Sie empfehlen mehr Zentralisierung?

Ja, auch wenn ich anstelle von Zentralisierung lieber von Skalierung sprechen würde. Das macht vor allem ökonomisch Sinn. Je weiter oben das angesiedelt wird, desto größer ist der Skaleneffekt. IT-Systeme können immer nur effizient und kostengünstig betrieben werden, wenn man große Nutzerzahlen hat. Je kleiner die Nutzerzahl, desto teurer wird es pro Einrichtung oder pro Nutzer.

Es ist wie beim Strom. Es ist nicht nur wichtig, die Stromstärke zu normieren, sondern eben auch den Stecker. Letzteres haben wir in Deutschland geschafft. Bei der Digitalisierung sind wir noch nicht da.

Ein Gegenargument könnte sein, dass Dezentralität und auch Diversität der Systeme mehr Sicherheit, mindestens Ausfallsicherheit bedeuten….

Das ist ein theoretisches Lehrbuchargument. Die Praxis spricht gegen dieses Argument. Wenn jeder mit seinen begrenzten Ressourcen vor sich hin werkelt, bedeutet das nicht mehr Sicherheit, sondern erhöhte Fehlerzahlen und Einbruchsmöglichkeiten für Cyberkriminelle. Zentral ist hier dezentral vorzuziehen – also große Nutzerzahlen auf einem sicheren System, aber wir haben noch nicht mal ein System.

Es könnte ja auch zwei oder drei verschiedene geben….

Die Frage ist, was heißt verschiedene Systeme. Meinen Sie damit verschiedene Login-Systeme? Interessiert die Nutzer, welches Login-System verwendet wird? Diese Systeme müssen einfach nur sehr sicher sein. Nehmen wir Videokonferenzsysteme. Es gibt zwei, drei sehr weitverbreitete global. Warum sollte denn jedes der 16 Bundesländer mit einem anderen System arbeiten? Warum sind die zwei, drei Marktführer so gut? Sie sind gut, weil sie aus jeder Interaktion mit dem System lernen und es immer weiter verbessern?

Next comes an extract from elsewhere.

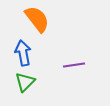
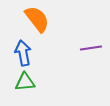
purple line: moved 17 px right, 17 px up
green triangle: rotated 40 degrees clockwise
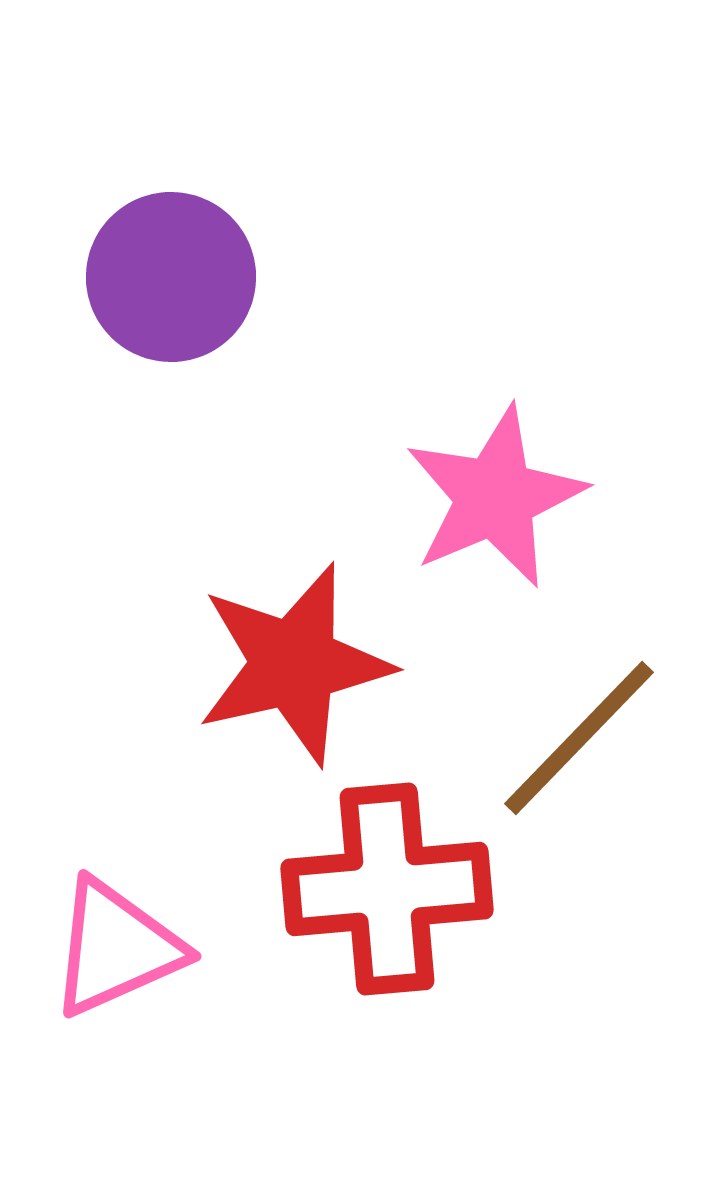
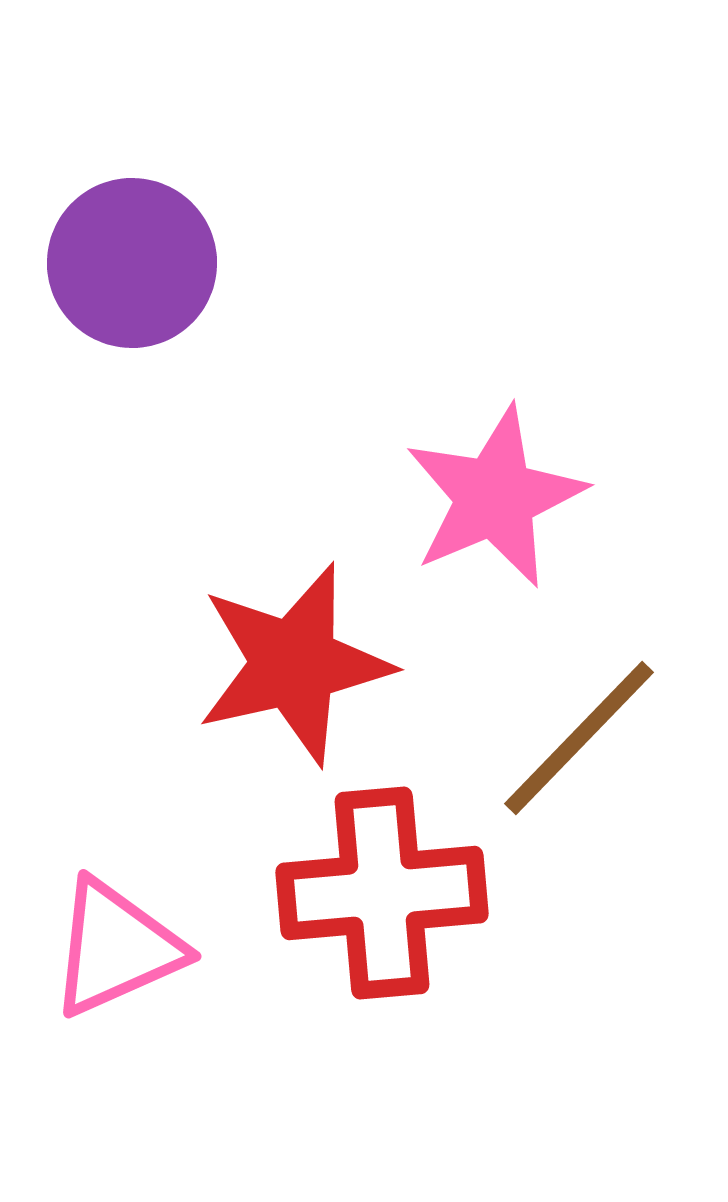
purple circle: moved 39 px left, 14 px up
red cross: moved 5 px left, 4 px down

Wir haben das auch bei der Schul-Cloud gelernt. Dort haben wir Open-Source-Software eingesetzt. Dazu waren wir einerseits durch den Auftrag verpflichtet, wir haben uns aber auch aus Überzeugung für Quelloffenheit entschieden. Als Videokonferenzsystem haben wir also Big Blue Button integriert und es skalierte genauso gut wie die anderen Systeme. Erst durch massenhafte Nutzung werden Systeme gut. Deswegen sind doch die amerikanischen Systeme so gut, was die Nutzungsfreundlichkeit anbelangt.

IT-Systeme werden erst gut, wenn sie von vielen Menschen genutzt werden und ihre Entwickler aus der Beobachtung der Nutzung ihre Schlüsse ziehen und das System immer weiter verbessern. Diesen Effekt sollten wir also auch für die von uns gewählten Open-Source-Tools nutzen. Wir sollten die so gebauten Systeme von möglichst vielen Menschen nutzen lassen. Erst dann können sie verbessert werden, sodass die Nutzerzufriedenheit immer weiter steigt.